### [Work to be completed]
Reproduce the entries verbatim from the line containing "Q: Count the white bottles on the shelf." through the line containing "Q: What is the", including both of those lines. Omit the pictures from your answer.
[start of Materials provided]
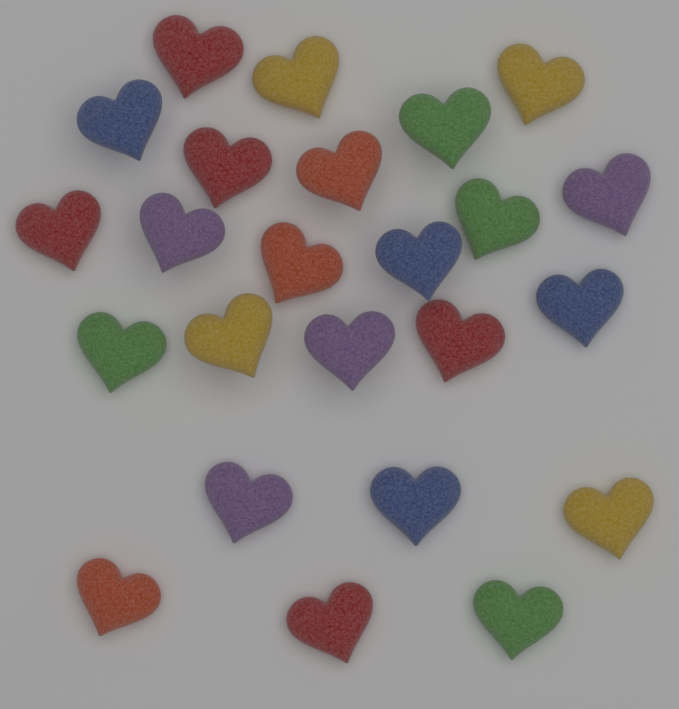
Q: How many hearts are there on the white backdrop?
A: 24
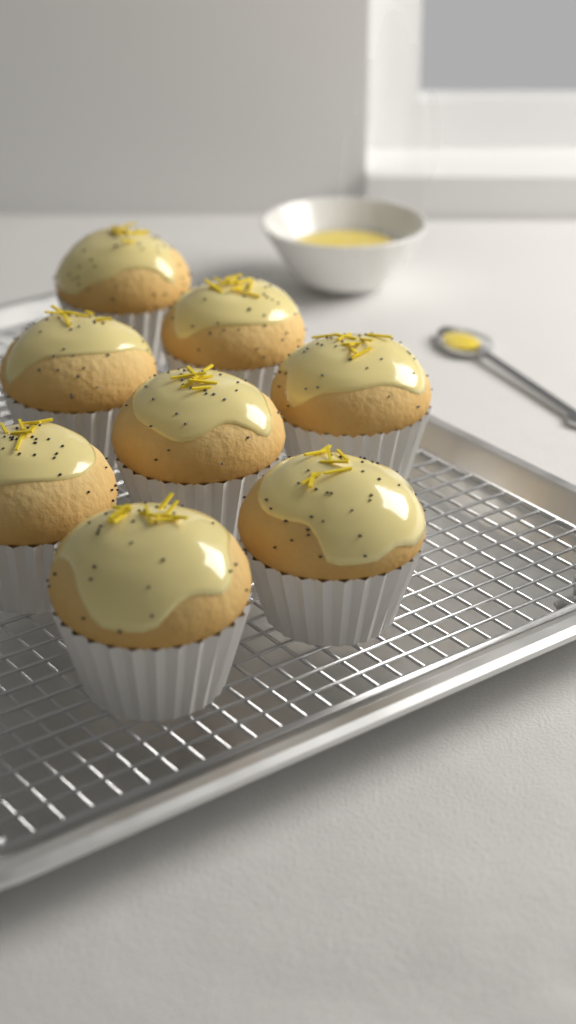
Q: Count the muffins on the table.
[end of Materials provided]
[start of Materials provided]
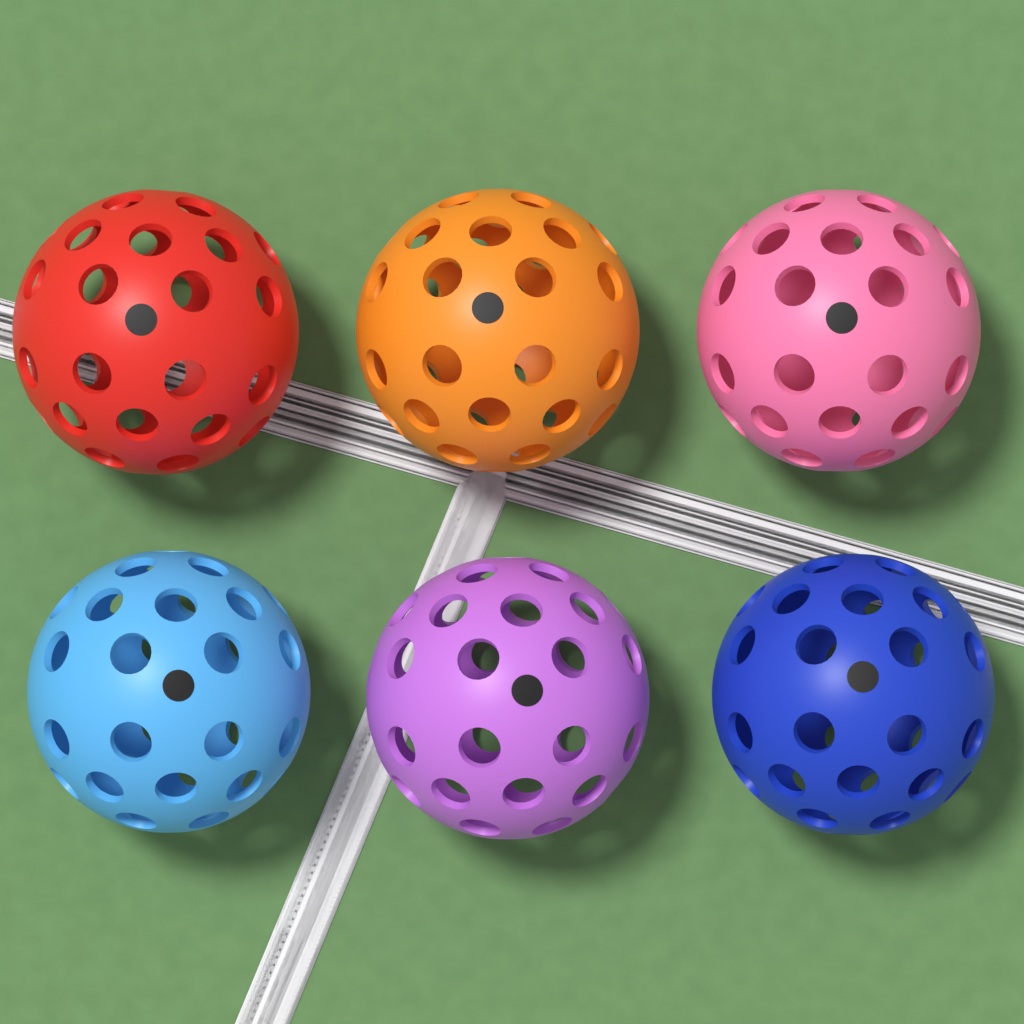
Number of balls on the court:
[end of Materials provided]
[start of Materials provided]
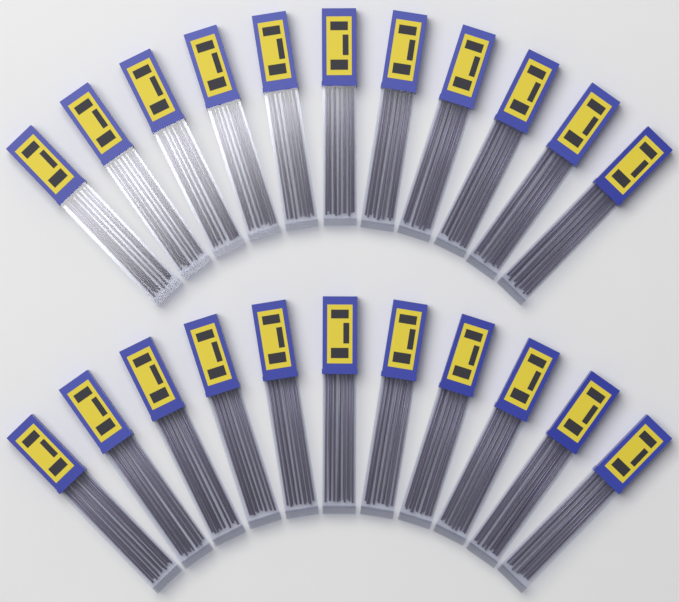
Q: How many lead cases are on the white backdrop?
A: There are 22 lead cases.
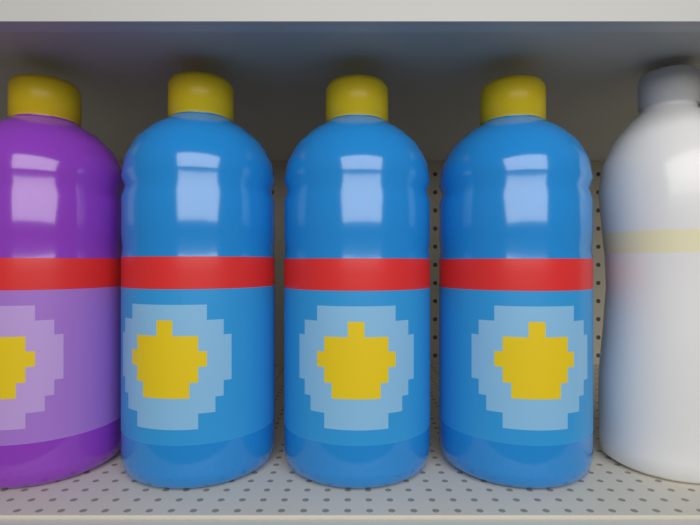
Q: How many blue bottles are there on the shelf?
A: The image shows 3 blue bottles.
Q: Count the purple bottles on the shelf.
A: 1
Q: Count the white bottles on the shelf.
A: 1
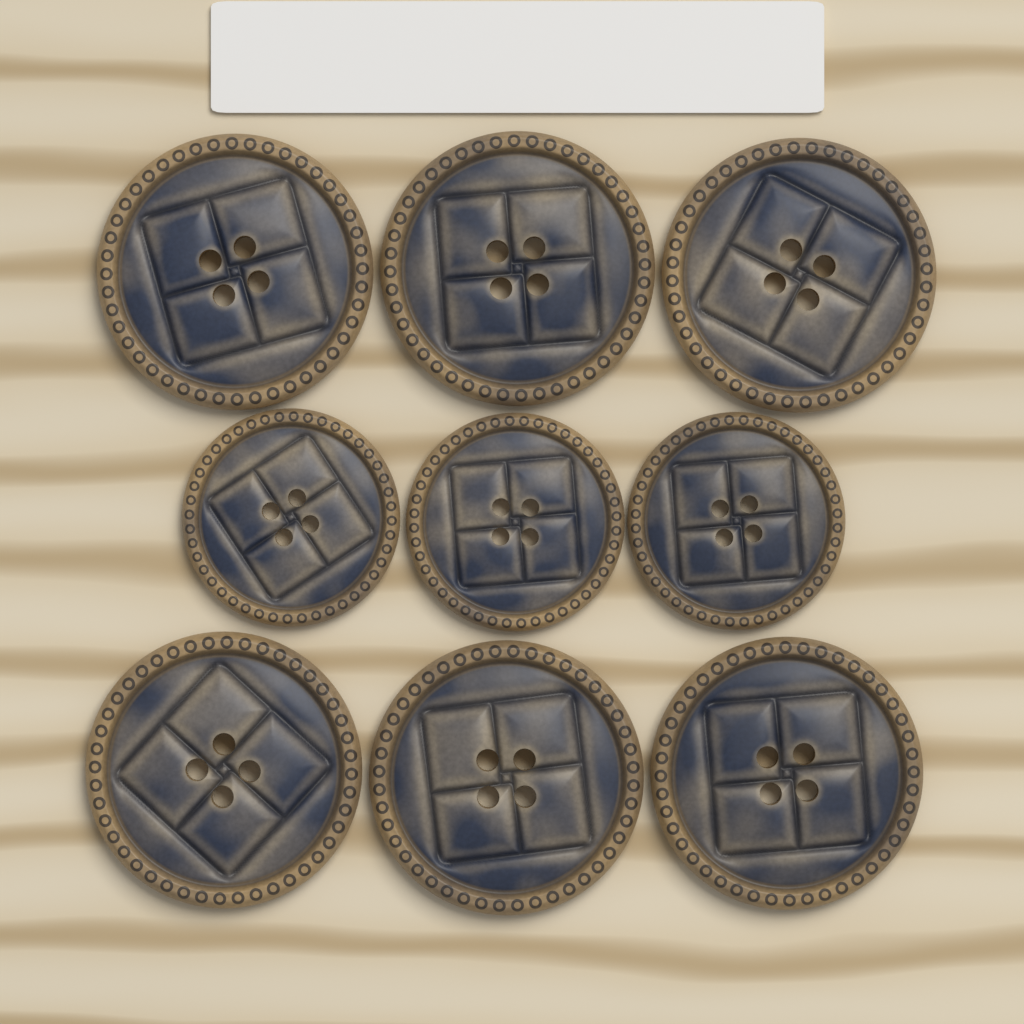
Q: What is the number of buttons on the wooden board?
[end of Materials provided]
### [Correct answer]
Q: Count the white bottles on the shelf.
A: 1
Q: What is the number of buttons on the wooden board?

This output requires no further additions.